- EXERCISE DETAILS -
Within the records below, filter for lines carrying the word "face" and copy them.

- EXERCISE INPUTS -
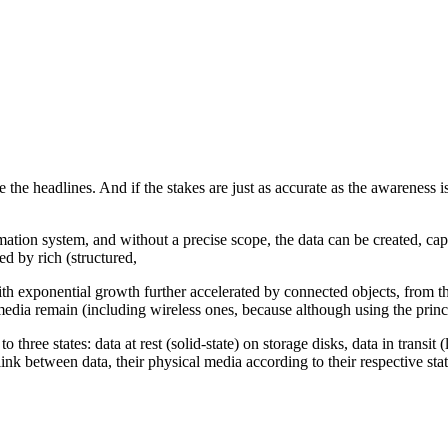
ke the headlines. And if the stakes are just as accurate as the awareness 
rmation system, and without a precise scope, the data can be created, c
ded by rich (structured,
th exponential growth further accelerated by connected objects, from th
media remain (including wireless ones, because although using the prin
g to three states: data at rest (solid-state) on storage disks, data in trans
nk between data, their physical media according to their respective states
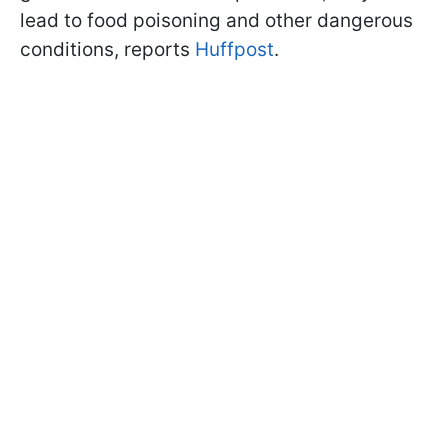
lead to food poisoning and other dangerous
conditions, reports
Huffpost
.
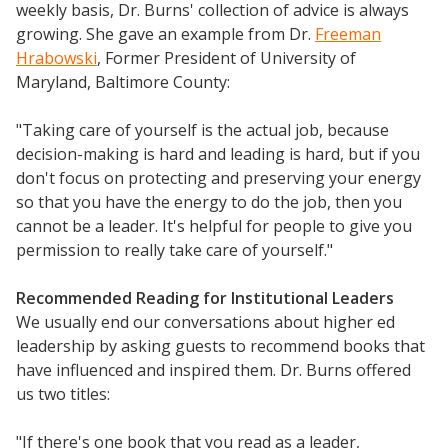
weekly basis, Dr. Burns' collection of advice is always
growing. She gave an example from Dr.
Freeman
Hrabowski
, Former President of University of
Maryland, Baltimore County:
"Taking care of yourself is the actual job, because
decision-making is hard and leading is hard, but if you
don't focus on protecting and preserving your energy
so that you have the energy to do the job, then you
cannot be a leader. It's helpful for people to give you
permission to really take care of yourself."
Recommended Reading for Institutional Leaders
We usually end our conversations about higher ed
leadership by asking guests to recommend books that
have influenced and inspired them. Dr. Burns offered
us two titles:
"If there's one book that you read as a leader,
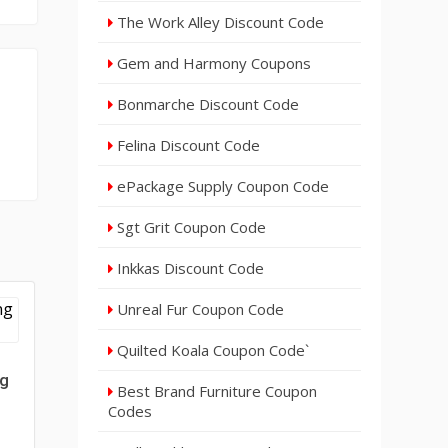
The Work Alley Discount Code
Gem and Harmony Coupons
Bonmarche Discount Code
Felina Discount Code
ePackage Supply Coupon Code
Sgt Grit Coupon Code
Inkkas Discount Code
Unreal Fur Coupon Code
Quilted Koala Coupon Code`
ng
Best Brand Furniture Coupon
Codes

* * *

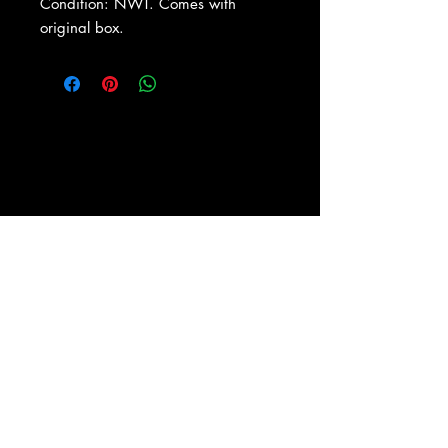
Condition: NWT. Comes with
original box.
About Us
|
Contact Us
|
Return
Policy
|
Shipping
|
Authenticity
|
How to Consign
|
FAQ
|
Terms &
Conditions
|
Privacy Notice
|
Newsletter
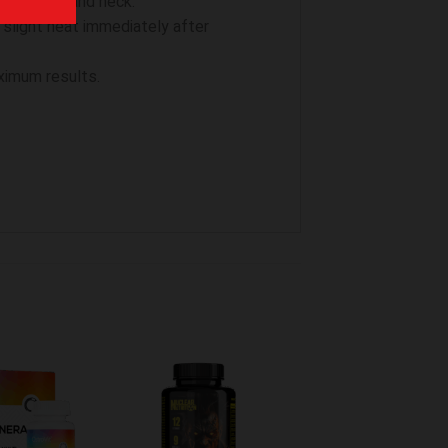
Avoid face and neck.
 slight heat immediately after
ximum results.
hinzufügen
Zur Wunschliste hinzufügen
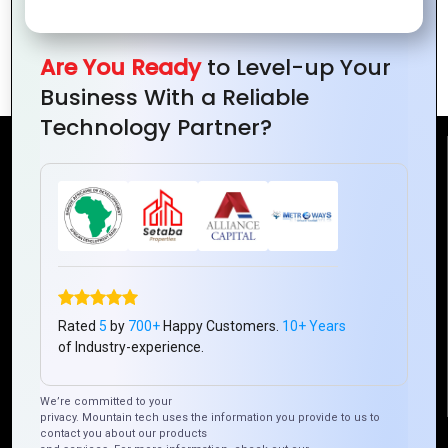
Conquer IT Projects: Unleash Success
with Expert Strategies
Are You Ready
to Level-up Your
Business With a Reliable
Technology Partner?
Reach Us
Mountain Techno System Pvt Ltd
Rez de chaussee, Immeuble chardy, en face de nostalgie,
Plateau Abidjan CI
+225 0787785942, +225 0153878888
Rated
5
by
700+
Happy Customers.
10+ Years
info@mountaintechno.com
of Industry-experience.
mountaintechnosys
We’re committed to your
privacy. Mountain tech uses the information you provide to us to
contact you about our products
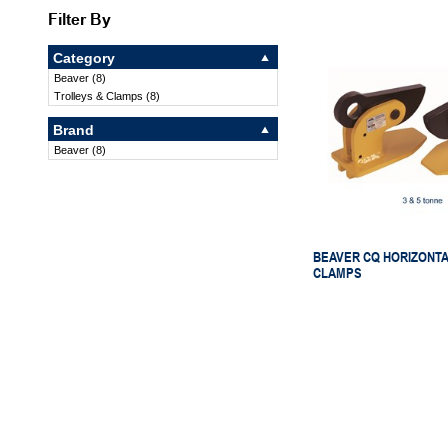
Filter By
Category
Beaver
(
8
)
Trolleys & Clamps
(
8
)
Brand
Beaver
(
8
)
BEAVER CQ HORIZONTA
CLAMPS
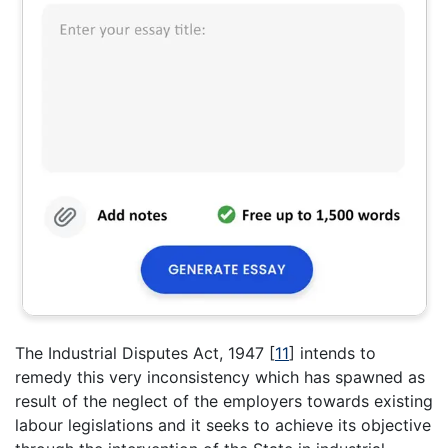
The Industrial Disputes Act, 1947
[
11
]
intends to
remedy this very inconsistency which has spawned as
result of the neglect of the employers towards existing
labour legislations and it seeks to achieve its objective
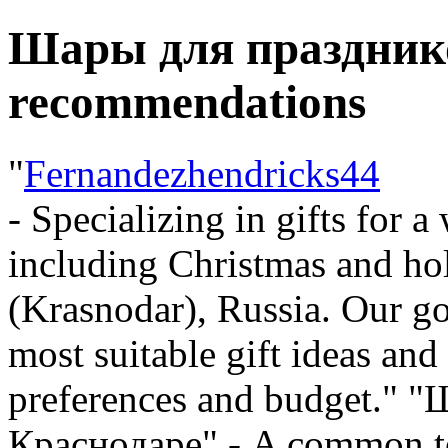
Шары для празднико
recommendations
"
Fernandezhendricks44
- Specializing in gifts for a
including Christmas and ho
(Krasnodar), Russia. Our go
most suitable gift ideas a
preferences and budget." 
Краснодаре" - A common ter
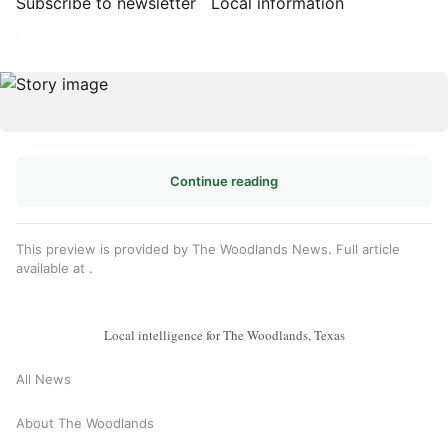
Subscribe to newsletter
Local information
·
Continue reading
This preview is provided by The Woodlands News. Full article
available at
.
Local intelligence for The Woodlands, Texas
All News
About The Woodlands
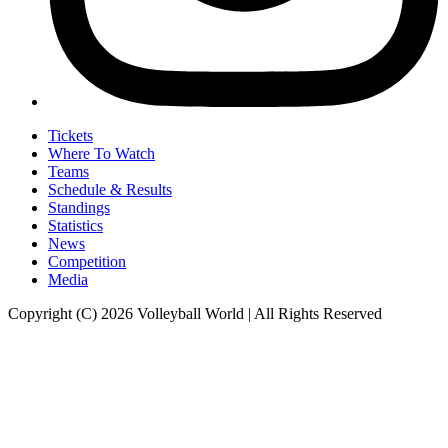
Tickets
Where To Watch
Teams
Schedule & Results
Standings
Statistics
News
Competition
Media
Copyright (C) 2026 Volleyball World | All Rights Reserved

- YOUR RESPONSE -
Avoid face and neck.
Rez de chaussee, Immeuble chardy, en face de nostalgie,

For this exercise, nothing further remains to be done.